Two banks from Pakistan, MCB Bank and United Bank, have sent proposals to the Reserve Bank of India for opening branches in the country.
Three Iranian banks, Bank Pasargad, Saman Bank and Parsian Bank, are also in queue, according to information made available to the Rajya Sabha.
Bank executives said bilateral trade was of interest for these banks to have a presence in India.
In the case of Iran, the lifting of sanctions has paved the way for direct relations.
Bank of Montreal (Canada), ING Bank (the Netherlands), and Busan Bank (South Korea) have also sought permission from RBI to set up branches here.
Recently, the Islamic Development Bank said it would initiate talks with RBI to allow it to introduce Islamic financing, raising of capital in accordance with Sharia law.
This comes at a time when foreign banks in India have been reducing their footprint because of trouble in their home markets and rising competition from Indian banks.
Rising bad loans have forced some foreign lenders to slow down.
Standard Chartered Bank, the largest foreign bank in India in terms of branches, has decided to reduce its unsecured retail and corporate business in the country.
HSBC has decided to shut down its private banking business and RBS has sold its private banking business.
Citibank has decided to shut its retail broking business.
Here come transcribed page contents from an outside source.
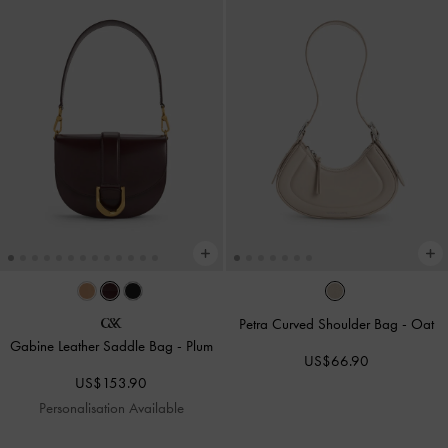
Petra Curved Shoulder Bag
-
Oat
Gabine Leather Saddle Bag
-
Plum
US$66.90
US$153.90
Personalisation Available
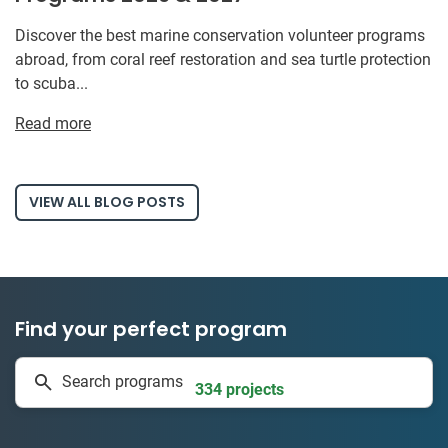
Discover the best marine conservation volunteer programs
abroad, from coral reef restoration and sea turtle protection
to scuba...
Read more
VIEW ALL BLOG POSTS
Find your perfect program
1 to 24 weeks
Search programs
334 projects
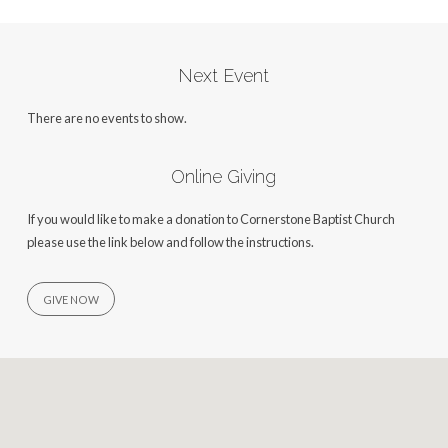
Next Event
There are no events to show.
Online Giving
If you would like to make a donation to Cornerstone Baptist Church
please use the link below and follow the instructions.
GIVE NOW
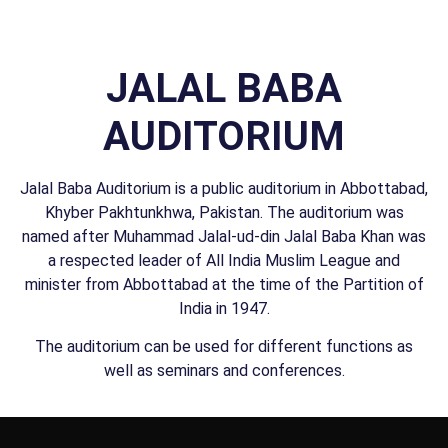
JALAL BABA
AUDITORIUM
Jalal Baba Auditorium is a public auditorium in Abbottabad,
Khyber Pakhtunkhwa, Pakistan. The auditorium was
named after Muhammad Jalal-ud-din Jalal Baba Khan was
a respected leader of All India Muslim League and
minister from Abbottabad at the time of the Partition of
India in 1947.
The auditorium can be used for different functions as
well as seminars and conferences.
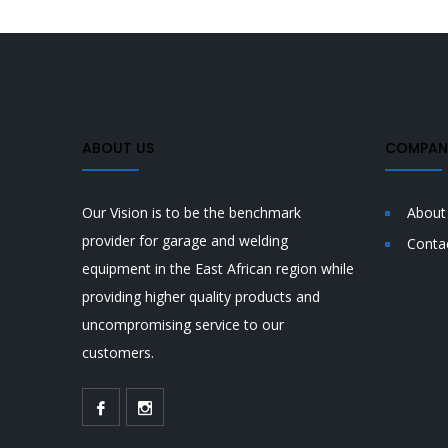
ABOUT US
COMPANY
Our Vision is to be the benchmark
About
provider for garage and welding
Conta
equipment in the East African region while
providing higher quality products and
uncompromising service to our
customers.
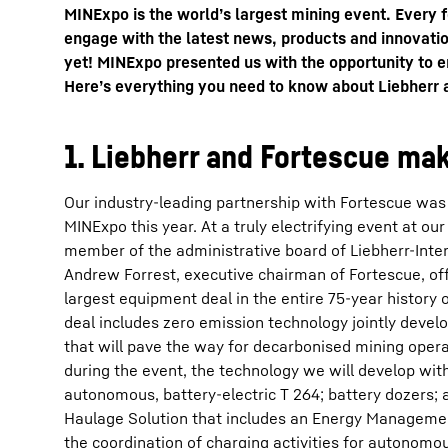
MINExpo is the world’s largest mining event. Every 
engage with the latest news, products and innovatio
yet! MINExpo presented us with the opportunity to e
Here’s everything you need to know about Liebherr
1. Liebherr and Fortescue mak
More about the company
Our industry-leading partnership with Fortescue was 
MINExpo this year. At a truly electrifying event at our 
member of the administrative board of Liebherr-Inte
Andrew Forrest, executive chairman of Fortescue, offi
largest equipment deal in the entire 75-year history 
deal includes zero emission technology jointly deve
that will pave the way for decarbonised mining ope
during the event, the technology we will develop wit
autonomous, battery-electric T 264; battery dozers
Haulage Solution that includes an Energy Managemen
the coordination of charging activities for autonomo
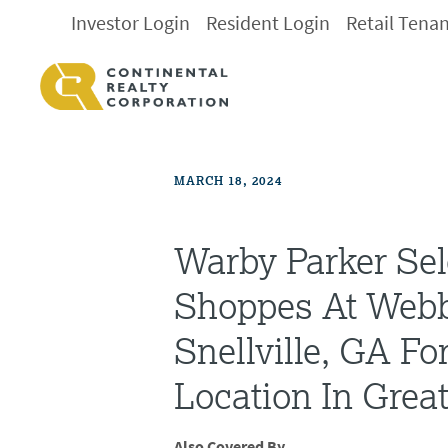
Investor Login
Resident Login
Retail Tena
MARCH 18, 2024
Warby Parker Sel
Shoppes At Webb
Snellville, GA Fo
Location In Great
Also Covered By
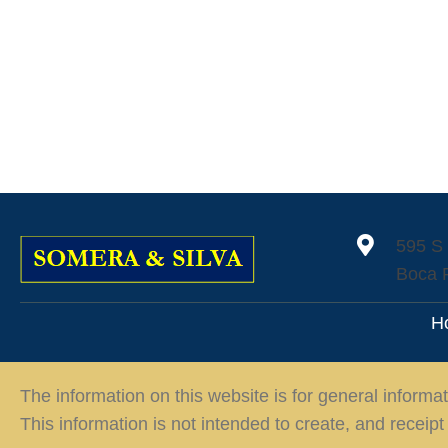
595 S
Boca 
H
The information on this website is for general informat
This information is not intended to create, and receipt 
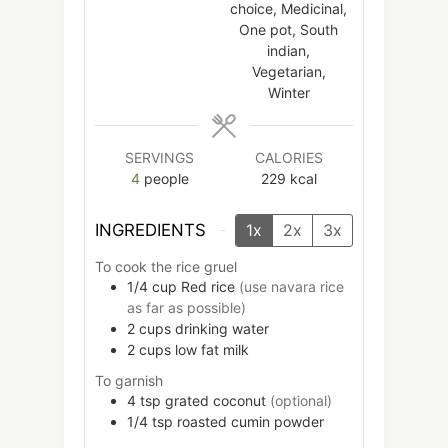
choice, Medicinal,
One pot, South
indian,
Vegetarian,
Winter
SERVINGS
CALORIES
4
people
229
kcal
INGREDIENTS
1x
2x
3x
To cook the rice gruel
1/4
cup
Red rice
(use navara rice
as far as possible)
2
cups
drinking water
2
cups
low fat milk
To garnish
4
tsp
grated coconut
(optional)
1/4
tsp
roasted cumin powder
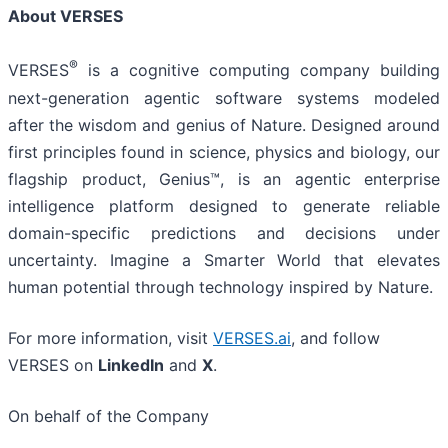
About VERSES
®
VERSES
is a cognitive computing company building
next-generation agentic software systems modeled
after the wisdom and genius of Nature. Designed around
first principles found in science, physics and biology, our
flagship product, Genius™, is an agentic enterprise
intelligence platform designed to generate reliable
domain-specific predictions and decisions under
uncertainty. Imagine a Smarter World that elevates
human potential through technology inspired by Nature.
For more information, visit
VERSES.ai
, and follow
VERSES on
LinkedIn
and
X
.
On behalf of the Company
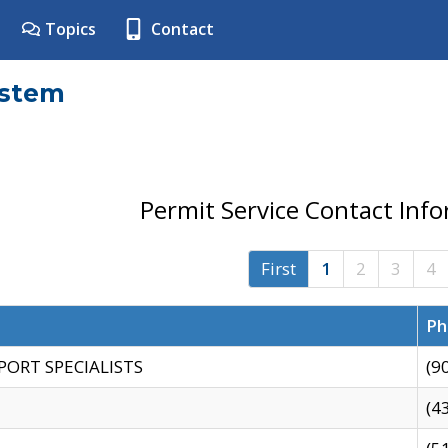
Topics
Contact
ystem
Permit Service Contact Inf
First
1
2
3
4
Ph
PORT SPECIALISTS
(9
(4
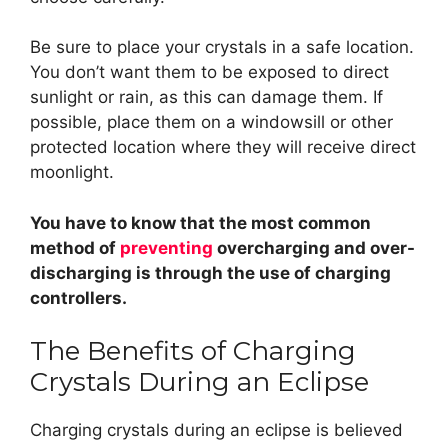
Be sure to place your crystals in a safe location.
You don’t want them to be exposed to direct
sunlight or rain, as this can damage them. If
possible, place them on a windowsill or other
protected location where they will receive direct
moonlight.
You have to know that the most common
method of
preventing
overcharging and over-
discharging is through the use of charging
controllers.
The Benefits of Charging
Crystals During an Eclipse
Charging crystals during an eclipse is believed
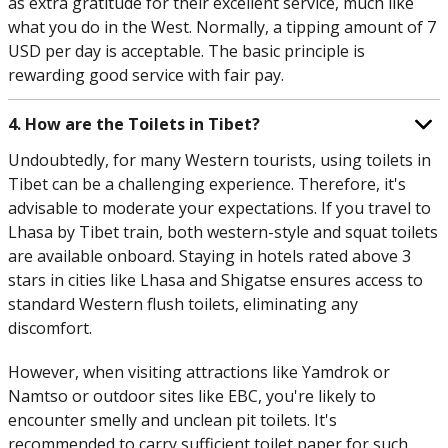
as extra gratitude for their excellent service, much like
what you do in the West. Normally, a tipping amount of 7
USD per day is acceptable. The basic principle is
rewarding good service with fair pay.
4. How are the Toilets in Tibet?
Undoubtedly, for many Western tourists, using toilets in
Tibet can be a challenging experience. Therefore, it's
advisable to moderate your expectations. If you travel to
Lhasa by Tibet train, both western-style and squat toilets
are available onboard. Staying in hotels rated above 3
stars in cities like Lhasa and Shigatse ensures access to
standard Western flush toilets, eliminating any
discomfort.
However, when visiting attractions like Yamdrok or
Namtso or outdoor sites like EBC, you're likely to
encounter smelly and unclean pit toilets. It's
recommended to carry sufficient toilet paper for such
Swiss bank UBS has approached RBI with a proposal to downgrade its branch to a representative office in Mumbai.
Despite challenges, more banks want to enter India, drawn by banking potential and rising trade.
RBI has also allowed foreign banks to have a larger play in India by treating them almost on a par with local banks. If foreign banks take the subsidiary route, they are offered capital gains tax and stamp duty benefits and are allowed to acquire local banks.
India’s commitment to the World Trade Organization restricts market access to 12 branches in a year to all foreign banks taken together.